Growers associations Fossa Eugenia, Koninklijke Coöperatieve Telersvereniging Zuidoost-Nederland (ZON) and SunFresh and LLTB jointly take the initiative to establish the Horticultural Residual Streams Platform. Together they unite knowledge and expertise to achieve (higher) valorization of horticultural waste streams and thus contribute to a circular earnings model for their member entrepreneurs. In this way Platform Horticultural Waste streams meets the growing social and political need for a more sustainable, circular agricultural and horticultural sector.
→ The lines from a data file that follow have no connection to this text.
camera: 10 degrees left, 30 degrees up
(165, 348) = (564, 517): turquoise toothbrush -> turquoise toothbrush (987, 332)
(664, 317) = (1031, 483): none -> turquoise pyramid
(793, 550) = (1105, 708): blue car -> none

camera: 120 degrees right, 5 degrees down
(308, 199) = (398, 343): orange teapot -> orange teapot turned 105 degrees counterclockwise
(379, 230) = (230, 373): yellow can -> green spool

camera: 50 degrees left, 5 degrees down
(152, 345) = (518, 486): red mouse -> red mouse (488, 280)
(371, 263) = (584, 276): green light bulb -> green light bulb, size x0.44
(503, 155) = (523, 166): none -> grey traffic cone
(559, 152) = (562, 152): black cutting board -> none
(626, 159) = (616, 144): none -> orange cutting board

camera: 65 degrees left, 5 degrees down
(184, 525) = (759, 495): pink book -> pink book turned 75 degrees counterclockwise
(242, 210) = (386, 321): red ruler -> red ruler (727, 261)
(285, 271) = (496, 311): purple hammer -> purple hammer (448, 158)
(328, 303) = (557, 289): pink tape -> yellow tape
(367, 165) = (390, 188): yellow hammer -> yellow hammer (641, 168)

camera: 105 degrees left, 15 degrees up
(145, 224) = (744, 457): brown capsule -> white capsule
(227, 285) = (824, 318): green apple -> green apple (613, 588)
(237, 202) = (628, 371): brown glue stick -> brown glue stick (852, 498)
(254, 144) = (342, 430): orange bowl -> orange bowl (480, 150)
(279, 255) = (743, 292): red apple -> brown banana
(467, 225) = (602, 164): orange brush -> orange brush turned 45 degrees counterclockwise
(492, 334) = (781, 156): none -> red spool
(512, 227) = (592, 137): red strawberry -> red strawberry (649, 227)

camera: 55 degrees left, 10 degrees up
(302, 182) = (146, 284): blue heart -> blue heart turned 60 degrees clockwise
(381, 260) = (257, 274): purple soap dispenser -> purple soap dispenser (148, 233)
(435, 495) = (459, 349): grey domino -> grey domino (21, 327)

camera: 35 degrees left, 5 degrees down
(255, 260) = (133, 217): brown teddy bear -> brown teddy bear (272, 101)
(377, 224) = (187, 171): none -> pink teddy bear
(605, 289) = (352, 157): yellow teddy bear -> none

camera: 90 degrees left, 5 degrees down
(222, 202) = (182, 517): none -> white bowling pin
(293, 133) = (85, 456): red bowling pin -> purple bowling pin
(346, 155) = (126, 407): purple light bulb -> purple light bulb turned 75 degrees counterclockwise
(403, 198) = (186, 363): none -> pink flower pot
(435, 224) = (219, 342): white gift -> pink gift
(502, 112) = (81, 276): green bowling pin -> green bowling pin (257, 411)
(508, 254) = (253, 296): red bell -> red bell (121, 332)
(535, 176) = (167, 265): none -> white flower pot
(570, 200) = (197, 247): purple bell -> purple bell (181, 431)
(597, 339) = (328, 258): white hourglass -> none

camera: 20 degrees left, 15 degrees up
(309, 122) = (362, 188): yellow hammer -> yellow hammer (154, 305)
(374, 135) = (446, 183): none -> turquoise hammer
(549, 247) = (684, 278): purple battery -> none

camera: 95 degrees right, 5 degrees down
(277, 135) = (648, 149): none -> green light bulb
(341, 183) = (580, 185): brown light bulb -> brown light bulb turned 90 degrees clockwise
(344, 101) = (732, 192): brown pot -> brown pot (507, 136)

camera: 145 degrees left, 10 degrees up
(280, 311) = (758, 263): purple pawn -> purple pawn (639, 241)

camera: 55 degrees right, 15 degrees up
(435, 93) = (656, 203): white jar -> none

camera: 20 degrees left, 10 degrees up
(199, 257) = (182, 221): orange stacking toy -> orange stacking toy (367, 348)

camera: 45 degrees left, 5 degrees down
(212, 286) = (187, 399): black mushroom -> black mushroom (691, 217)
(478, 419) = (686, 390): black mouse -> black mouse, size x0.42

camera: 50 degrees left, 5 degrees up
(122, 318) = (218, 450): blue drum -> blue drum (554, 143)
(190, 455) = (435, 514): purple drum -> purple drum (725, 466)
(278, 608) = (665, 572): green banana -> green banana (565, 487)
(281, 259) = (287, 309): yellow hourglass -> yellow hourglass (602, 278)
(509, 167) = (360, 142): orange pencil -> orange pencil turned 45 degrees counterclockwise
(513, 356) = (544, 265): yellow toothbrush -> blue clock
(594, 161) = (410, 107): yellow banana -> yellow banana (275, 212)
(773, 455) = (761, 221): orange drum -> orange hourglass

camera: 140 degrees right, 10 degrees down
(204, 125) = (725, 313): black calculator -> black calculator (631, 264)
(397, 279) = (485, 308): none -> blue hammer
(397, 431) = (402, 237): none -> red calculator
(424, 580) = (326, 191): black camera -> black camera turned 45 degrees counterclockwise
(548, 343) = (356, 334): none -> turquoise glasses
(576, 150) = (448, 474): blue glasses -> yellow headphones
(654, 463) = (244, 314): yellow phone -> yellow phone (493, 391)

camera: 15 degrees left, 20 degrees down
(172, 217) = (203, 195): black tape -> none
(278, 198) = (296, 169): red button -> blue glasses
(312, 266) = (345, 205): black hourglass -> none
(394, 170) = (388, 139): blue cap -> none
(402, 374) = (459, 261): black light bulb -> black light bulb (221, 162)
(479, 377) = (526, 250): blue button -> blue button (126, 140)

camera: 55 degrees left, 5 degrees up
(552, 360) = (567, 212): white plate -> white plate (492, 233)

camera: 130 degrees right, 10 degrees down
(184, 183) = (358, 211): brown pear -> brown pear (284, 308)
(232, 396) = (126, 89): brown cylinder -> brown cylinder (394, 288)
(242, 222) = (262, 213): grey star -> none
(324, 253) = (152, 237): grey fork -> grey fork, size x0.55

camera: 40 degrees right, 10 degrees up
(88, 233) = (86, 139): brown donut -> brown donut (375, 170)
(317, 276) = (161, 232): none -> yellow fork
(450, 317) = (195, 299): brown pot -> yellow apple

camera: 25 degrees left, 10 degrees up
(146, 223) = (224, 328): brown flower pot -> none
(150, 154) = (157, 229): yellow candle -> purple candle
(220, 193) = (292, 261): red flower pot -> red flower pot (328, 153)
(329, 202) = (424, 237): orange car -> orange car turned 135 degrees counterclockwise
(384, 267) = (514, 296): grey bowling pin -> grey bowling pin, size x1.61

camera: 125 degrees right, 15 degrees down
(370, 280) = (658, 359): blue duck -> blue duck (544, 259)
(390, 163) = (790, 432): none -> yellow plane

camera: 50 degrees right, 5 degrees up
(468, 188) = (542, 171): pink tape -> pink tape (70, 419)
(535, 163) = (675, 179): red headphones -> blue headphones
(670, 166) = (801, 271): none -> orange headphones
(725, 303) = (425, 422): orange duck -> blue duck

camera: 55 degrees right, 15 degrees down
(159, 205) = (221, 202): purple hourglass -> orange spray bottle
From 'waste' to value creation
Platform Horticultural Waste Streams has set itself the goal of creating new, better and faster value chains for growers, with economic feasibility, value creation and other benefits for farmers as the main drivers. Ad Gubbels, grower and SunFresh board member: "Plant residues, non-deliverable fruits and other residual streams such as rope and foil are still seen as waste that you have to pay to dispose of. It is time for a different approach: what can we do with these residual flows? In this way we take our responsibility as entrepreneurs, reduce our costs and increase our return. Circularity is increasingly in the capillaries of our business operations; it gives us the license to producee."
At the end of the growing season, many green residue streams are created on a bell pepper farm, such as here at
Fresh Peppers in Baarlo. Photo: Pim Deuling (Bluehub) and Ad Gubbels (SunFresh / Fresh Peppers).
Challenges circularity calls for clout
In order to prevent fragmentation of attention and efforts, there is a need for an umbrella approach. On a national scale, the Horticultural Residue Streams Platform is one of the largest collaborations of growers and horticulturalists that has organized the supply side in the field of residue stream valorization. In this way, the Horticultural Residual Flows Platform creates the desired size to be a serious discussion partner for requesting parties. In the start-up phase, we are working closely with the Netherlands Foundation for Innovation in Glasshouse Horticulture (SIGN), which is participating as an expertise partner and is bringing in several new value chains in collaboration with the BioTreatCenter. Susanne Görtz, board member of LLTB, explains why an integral approach is so important: "By uniting growers we increase our strength, together we really have something to offer. We work concretely and visibly with entrepreneurs to make a difference in both the short and long term. In this way, an earnings model is realized within circular horticulture."
On the way to new value chains
In the short term, Platform Horticultural Residual Streams, whose executive consortium consists of agricultural consultancy Arvalis and innovation agency Bluehub, wants to set up five to ten new chains that will add value to residual streams in a variety of ways. The project is based on close partnerships between growers on the one hand and buyers of (inorganic) waste streams such as energy, feed, food, building materials and the extraction of content on the other, and may also include solution providers who support the treatment and processing of waste streams. Platform Horticultural Residual Streams would like to get in touch with market parties who want to play a role in this.